Saturday, November 22, 2014

Bogotá


Bogotá is immense, close to 9 million people. We didn't have expectations for the city going into it and, having spent 4(ish) days there, we still don't feel that we have any real sense of it.  We stayed in Candelaria, which is the tourist epicenter where hostels account for probably a fourth of the buildings.  That being said, it's a really beautiful part of town -  colonial architecture, brightly painted buildings and incredible street art.




The first day we were there, we both were dealing with a stomach bug (probably the result of our saddest mall meal ever) so we stayed pretty close to the hostel.  Luckily for us the hostel was walking distance from Plaza Bolivar and the Botero museum, so despite not being terribly enthusiastic about exploring, we saw quite a bit.



Feeling much better on the second day we headed to Monserrate, a colonial church overlooking the city.  See that tiny spec on the hill, that's the church from a distance:


We had originally planned on hiking up the mountain. However, the trail is closed every Tuesday for maintenance (our travels are filled with so many examples of this type of stellar planning), so we had to take a train up instead.  The train ride there, which couldn't have been more than five minutes long, ferried us up to over 10,000 feet.  We stepped off and immediately felt the impact of altitude (I'm pretty sure I was winded just taking my camera out of the bag).

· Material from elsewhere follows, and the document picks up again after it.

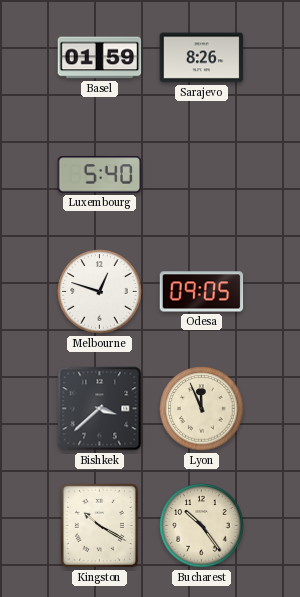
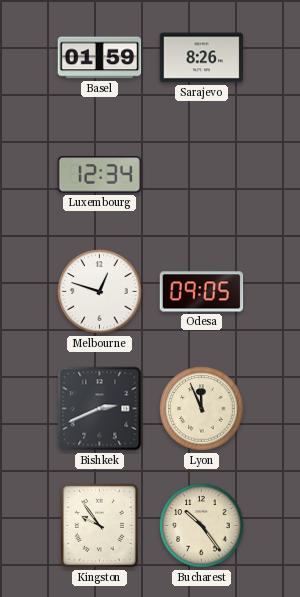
Luxembourg: 5:40 -> 12:34
Bishkek: 3:38 -> 2:41
Kingston: 10:20 -> 9:54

We got there early so there weren't too many people and we were able to get some incredibly beautiful and uninterrupted views of the city and the church.  We grabbed an obligatory cup of coca tea (for the altitude) and wandered around, continually awed by the sprawling expanse before us.


Heading back down to a reasonable altitude we grabbed lunch and then hurried over to the gold museum to avoid the afternoon rain (jokes on us though, the rain started about five seconds into our walk back home).  We've been hearing about the gold museum since before we arrived in Colombia and it lived up to its hype - so much so that we actually went there twice, returning on our way back to Medellín and getting an audio tour.  There are two main floors, so it wasn't overwhelmingly large, but we were amazed by the sheer volume of artifacts, the intricate details of the pieces, and the artful displays.  There were probably about 200 or so pictures taken and about three that didn't turn out blurry, so here you go:







Our last (half) day in Bogotá we walked a surprisingly long way to get to the National Museum, which probably would have been great had we not been hungry (turns out we're actually three year olds), so we walked through quickly and then basically sprinted back to our neighborhood to get lunch - quinoa soup and veggie lasagna that turned out the be one of the best meals of our trip.  From there we caught the worst bus ride of our lives (two hours to leave Bogota due to traffic, some really epic Spanish power ballads, and some really terrifying night driving) to Villa de Leyva, a small colonial pueblo that should be about 3.5 - 4 hours away from Bogotá but took us more like six hours to get to.